__Documenttekst__:
Als u gedetailleerde informatie over alle geblokkeerde verbindingen wilt vastleggen in een logbestand, selecteer dan Alle geblokkeerde verbindingen vastleggen in logboek. Als u de logboeken van de firewall wilt controleren, klik dan in het hoofdmenu op Hulpmiddelen >

Logboeken en selecteer Firewall in het vervolgkeuzemenu Logboek.

Firewallregels

Regels vertegenwoordigen een reeks condities die worden gebruikt om alle

netwerkverbindingen te testen en alle acties te bepalen die zijn toegewezen aan deze condities. Met de firewallregels kunt u definiëren welke actie moet worden ondernomen als een door een regel gedefinieerde verbinding tot stand wordt gebracht.

Binnenkomende verbindingen zijn afkomstig van een externe computer die een verbinding tot stand probeert te brengen met het lokale systeem. Uitgaande verbindingen werken andersom. Het lokale systeem maakt contact met een externe computer.

Als er nieuwe, onbekende communicatie wordt gedetecteerd, moet u zorgvuldig overwegen of u deze toestaat of weigert. Ongevraagde, niet beveiligde of onbekende verbindingen vormen een beveiligingsrisico voor het systeem. Als een dergelijke verbinding tot stand wordt gebracht, raden we u aan speciale aandacht te besteden aan de externe computer en de toepassing die probeert verbinding te maken met uw computer. Veel infiltraties proberen persoonlijke gegevens te verkrijgen en verzenden, of downloaden andere schadelijke

toepassingen naar hostwerkstations. De firewall stelt u in staat dergelijke verbindingen te detecteren en te beëindigen.

__Aangeleverde gegevens__:
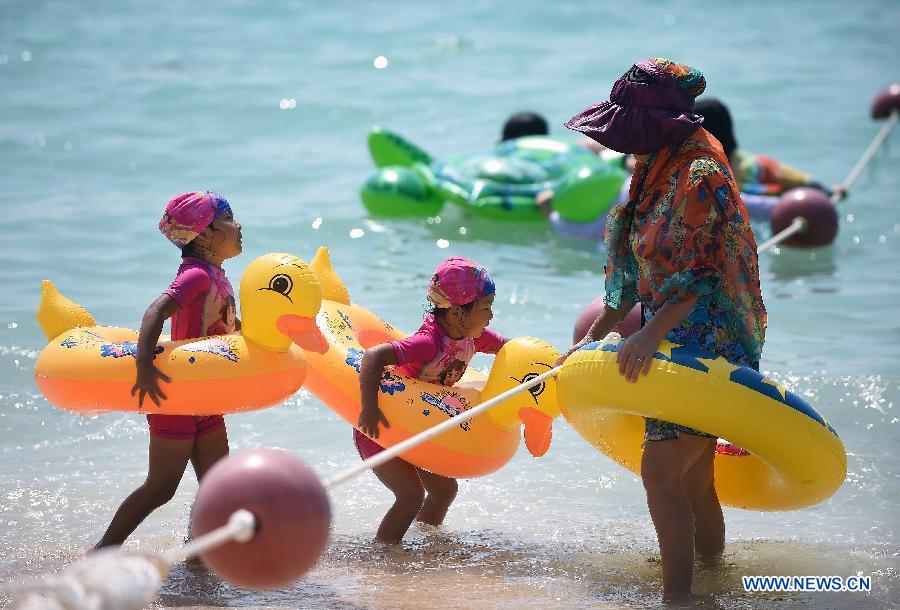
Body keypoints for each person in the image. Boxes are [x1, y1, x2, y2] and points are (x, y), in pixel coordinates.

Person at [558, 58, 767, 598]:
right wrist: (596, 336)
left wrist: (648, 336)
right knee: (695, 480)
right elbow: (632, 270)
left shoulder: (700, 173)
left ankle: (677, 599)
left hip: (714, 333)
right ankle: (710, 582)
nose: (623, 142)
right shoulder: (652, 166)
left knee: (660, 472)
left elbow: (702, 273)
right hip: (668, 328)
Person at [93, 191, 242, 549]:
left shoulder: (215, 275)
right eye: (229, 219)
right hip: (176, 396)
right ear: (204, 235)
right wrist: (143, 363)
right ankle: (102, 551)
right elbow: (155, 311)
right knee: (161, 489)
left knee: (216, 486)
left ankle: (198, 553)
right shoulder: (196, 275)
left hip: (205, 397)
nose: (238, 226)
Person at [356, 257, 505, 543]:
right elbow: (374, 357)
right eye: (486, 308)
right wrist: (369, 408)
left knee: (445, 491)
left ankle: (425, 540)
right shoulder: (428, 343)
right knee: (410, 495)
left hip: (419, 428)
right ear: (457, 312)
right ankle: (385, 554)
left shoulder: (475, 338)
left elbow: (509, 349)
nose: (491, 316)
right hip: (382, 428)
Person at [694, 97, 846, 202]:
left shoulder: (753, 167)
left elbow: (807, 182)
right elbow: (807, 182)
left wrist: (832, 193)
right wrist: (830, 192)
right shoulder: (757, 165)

__Vragen__:
A. Kun je het stuk van "Als u gedetailleerde" tot en met "stand wordt gebracht." uit de tekst over de firewall woordelijk overtypen?
B. Hoe zou de tekst over de firewall verdergaan na de laatste zin? Schrijf het vervolg.

__Antwoorden__:
A.
Als u gedetailleerde informatie over alle geblokkeerde verbindingen wilt vastleggen in een logbestand, selecteer dan Alle geblokkeerde verbindingen vastleggen in logboek. Als u de logboeken van de firewall wilt controleren, klik dan in het hoofdmenu op Hulpmiddelen >

Logboeken en selecteer Firewall in het vervolgkeuzemenu Logboek.

Firewallregels

Regels vertegenwoordigen een reeks condities die worden gebruikt om alle

netwerkverbindingen te testen en alle acties te bepalen die zijn toegewezen aan deze condities. Met de firewallregels kunt u definiëren welke actie moet worden ondernomen als een door een regel gedefinieerde verbinding tot stand wordt gebracht.

B.
Software die is ondertekend door Apple automatisch netwerktoegang geven:

standaard kunnen toepassingen die door Apple zijn ondertekend automatisch toegang krijgen tot het netwerk. Om de toepassing te kunnen laten communiceren met Apple-services of te laten installeren op apparaten, moet deze toepassing worden ondertekend met een

certificaat dat is uitgegeven door Apple. Als u dit wilt uitschakelen, dient u deze optie uit te schakelen. Voor toepassingen die niet zijn ondertekend met een Apple-certificaat is een gebruikersactie of een regel nodig om toegang te krijgen tot het netwerk.

Wanneer deze optie is uitgeschakeld, is voor netwerkcommunicatie met door Apple ondertekende services goedkeuring van de gebruiker vereist, tenzij een firewallregel dit regelt.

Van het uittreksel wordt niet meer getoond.